TASK TO COMPLETE: A line below contains "table_cell [151, 121, 1124, 235]", and a later one contains "Document page, 1275x1650 pixels.". Repeat both, with every line between them, exactly.

DATA PROVIDED:
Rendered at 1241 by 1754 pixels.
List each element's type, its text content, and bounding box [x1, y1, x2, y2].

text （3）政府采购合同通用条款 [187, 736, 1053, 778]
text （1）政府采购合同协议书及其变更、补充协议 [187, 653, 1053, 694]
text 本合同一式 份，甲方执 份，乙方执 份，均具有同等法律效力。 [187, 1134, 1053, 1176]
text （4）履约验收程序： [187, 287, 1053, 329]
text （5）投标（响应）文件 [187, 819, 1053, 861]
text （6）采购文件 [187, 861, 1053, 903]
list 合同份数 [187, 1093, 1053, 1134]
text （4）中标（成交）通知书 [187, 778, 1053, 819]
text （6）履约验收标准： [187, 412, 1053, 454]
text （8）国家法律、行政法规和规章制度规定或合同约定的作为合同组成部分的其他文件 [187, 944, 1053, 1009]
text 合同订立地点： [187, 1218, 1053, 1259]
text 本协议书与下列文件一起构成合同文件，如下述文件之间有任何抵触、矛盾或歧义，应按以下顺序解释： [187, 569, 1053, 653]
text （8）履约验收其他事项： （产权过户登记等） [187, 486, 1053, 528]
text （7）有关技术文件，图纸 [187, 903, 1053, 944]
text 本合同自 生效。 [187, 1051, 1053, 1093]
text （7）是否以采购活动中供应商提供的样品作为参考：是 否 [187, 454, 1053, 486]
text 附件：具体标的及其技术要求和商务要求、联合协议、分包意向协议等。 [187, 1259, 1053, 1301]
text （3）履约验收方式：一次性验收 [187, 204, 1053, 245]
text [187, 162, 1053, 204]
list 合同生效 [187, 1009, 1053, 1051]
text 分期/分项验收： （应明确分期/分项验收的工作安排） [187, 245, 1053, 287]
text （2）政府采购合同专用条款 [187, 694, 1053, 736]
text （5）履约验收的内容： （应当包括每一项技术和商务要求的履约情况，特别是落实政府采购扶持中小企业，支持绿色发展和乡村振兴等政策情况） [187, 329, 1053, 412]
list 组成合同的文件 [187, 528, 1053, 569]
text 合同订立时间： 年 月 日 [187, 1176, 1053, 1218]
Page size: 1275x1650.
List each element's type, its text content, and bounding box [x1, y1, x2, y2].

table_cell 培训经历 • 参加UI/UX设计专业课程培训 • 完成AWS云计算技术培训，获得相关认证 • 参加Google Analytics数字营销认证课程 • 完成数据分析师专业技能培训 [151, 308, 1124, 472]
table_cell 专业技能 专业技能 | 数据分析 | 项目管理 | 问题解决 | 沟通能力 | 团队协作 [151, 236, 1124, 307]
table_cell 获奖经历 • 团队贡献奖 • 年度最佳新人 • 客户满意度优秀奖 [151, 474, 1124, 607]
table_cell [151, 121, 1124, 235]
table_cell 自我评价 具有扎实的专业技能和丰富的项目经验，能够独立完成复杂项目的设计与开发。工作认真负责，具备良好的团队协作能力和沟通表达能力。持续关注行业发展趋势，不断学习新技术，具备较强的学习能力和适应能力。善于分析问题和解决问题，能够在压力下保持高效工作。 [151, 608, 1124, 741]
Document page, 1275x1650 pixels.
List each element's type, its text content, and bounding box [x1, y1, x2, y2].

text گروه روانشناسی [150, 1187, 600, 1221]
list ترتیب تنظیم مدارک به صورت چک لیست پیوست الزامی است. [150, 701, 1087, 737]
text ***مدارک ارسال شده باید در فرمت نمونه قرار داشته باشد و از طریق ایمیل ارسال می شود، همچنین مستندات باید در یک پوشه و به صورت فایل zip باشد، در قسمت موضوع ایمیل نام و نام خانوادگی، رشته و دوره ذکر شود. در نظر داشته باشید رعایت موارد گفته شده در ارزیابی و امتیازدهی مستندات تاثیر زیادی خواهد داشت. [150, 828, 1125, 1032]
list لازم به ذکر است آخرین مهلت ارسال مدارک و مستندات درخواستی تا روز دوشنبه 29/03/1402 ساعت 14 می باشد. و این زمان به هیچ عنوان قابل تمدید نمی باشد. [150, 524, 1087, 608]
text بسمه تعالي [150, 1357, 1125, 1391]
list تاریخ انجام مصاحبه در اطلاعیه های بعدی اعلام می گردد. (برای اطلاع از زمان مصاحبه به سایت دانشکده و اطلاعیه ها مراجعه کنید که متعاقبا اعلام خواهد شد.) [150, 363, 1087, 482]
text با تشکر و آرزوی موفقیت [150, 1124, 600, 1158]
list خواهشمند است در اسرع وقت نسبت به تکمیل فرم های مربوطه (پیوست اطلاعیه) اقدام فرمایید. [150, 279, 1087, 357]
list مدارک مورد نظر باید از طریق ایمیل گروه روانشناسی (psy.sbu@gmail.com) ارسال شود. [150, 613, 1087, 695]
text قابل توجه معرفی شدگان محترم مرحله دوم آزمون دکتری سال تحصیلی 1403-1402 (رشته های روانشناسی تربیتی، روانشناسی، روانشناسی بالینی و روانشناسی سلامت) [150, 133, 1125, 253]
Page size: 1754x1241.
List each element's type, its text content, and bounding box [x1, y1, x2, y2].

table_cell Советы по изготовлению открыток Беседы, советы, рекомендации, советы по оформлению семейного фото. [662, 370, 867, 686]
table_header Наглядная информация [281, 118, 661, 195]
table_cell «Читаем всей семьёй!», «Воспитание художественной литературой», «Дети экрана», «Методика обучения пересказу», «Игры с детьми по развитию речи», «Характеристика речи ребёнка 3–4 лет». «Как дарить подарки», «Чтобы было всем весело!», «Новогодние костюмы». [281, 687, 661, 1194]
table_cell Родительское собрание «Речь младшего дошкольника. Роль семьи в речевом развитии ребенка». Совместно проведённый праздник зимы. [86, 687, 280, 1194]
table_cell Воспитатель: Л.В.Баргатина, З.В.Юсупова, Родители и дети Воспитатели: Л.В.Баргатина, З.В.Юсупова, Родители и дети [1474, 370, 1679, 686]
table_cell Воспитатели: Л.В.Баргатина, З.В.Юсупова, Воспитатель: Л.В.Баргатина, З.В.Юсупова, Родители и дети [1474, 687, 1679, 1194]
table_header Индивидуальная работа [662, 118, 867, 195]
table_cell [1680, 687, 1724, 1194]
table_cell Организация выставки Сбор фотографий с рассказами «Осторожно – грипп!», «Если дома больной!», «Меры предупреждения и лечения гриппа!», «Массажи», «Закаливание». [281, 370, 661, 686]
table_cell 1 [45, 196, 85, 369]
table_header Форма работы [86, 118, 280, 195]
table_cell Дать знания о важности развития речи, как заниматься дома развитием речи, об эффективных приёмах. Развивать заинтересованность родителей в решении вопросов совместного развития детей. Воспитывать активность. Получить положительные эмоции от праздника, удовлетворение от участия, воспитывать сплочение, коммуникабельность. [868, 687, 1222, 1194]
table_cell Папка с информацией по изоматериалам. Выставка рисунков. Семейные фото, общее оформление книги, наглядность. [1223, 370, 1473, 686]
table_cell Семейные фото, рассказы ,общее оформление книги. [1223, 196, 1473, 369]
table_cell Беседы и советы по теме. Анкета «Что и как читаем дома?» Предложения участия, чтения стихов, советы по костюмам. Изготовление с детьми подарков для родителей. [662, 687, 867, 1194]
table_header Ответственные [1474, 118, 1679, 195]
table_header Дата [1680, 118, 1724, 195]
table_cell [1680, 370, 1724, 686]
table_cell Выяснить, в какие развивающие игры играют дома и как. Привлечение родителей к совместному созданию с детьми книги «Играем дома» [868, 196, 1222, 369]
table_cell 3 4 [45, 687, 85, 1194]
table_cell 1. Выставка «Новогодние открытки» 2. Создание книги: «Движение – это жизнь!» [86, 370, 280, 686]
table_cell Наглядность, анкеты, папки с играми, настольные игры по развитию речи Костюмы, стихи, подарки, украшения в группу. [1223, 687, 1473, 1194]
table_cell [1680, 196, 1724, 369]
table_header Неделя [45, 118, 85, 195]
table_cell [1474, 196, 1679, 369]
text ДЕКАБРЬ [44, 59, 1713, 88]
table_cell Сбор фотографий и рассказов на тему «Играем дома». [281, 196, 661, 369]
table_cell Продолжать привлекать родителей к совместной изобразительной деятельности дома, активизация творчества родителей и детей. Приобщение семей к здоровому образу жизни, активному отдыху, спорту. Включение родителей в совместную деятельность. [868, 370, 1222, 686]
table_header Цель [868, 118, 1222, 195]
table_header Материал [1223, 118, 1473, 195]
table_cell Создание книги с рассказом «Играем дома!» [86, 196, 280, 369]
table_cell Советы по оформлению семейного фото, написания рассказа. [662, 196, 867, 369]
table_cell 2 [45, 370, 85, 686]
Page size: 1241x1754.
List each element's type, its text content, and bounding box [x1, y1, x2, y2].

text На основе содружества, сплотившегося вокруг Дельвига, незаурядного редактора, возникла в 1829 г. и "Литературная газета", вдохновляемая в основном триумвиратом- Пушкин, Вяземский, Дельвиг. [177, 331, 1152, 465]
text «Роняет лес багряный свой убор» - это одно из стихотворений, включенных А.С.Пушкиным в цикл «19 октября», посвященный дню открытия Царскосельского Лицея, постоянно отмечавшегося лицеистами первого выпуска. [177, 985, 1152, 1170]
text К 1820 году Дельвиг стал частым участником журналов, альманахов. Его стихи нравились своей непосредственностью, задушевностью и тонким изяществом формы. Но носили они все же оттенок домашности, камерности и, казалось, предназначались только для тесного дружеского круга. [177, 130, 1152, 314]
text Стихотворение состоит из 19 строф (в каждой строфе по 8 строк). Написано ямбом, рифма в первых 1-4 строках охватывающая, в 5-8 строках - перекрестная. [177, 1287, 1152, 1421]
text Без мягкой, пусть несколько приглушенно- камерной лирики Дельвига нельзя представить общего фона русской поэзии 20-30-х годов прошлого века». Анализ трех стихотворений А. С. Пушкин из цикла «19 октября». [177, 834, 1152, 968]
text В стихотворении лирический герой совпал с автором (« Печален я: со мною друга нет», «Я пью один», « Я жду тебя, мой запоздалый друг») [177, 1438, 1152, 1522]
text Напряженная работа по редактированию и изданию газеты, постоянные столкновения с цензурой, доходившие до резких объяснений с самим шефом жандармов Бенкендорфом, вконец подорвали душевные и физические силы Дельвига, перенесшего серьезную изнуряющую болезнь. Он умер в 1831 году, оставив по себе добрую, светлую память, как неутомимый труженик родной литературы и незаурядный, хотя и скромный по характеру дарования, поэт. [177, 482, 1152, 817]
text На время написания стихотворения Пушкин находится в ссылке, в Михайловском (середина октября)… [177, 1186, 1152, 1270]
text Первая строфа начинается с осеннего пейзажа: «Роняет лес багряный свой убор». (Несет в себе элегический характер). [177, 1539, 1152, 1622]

YOUR SOLUTION:
table_cell [151, 121, 1124, 235]
table_cell 自我评价 具有扎实的专业技能和丰富的项目经验，能够独立完成复杂项目的设计与开发。工作认真负责，具备良好的团队协作能力和沟通表达能力。持续关注行业发展趋势，不断学习新技术，具备较强的学习能力和适应能力。善于分析问题和解决问题，能够在压力下保持高效工作。 [151, 608, 1124, 741]
Document page, 1275x1650 pixels.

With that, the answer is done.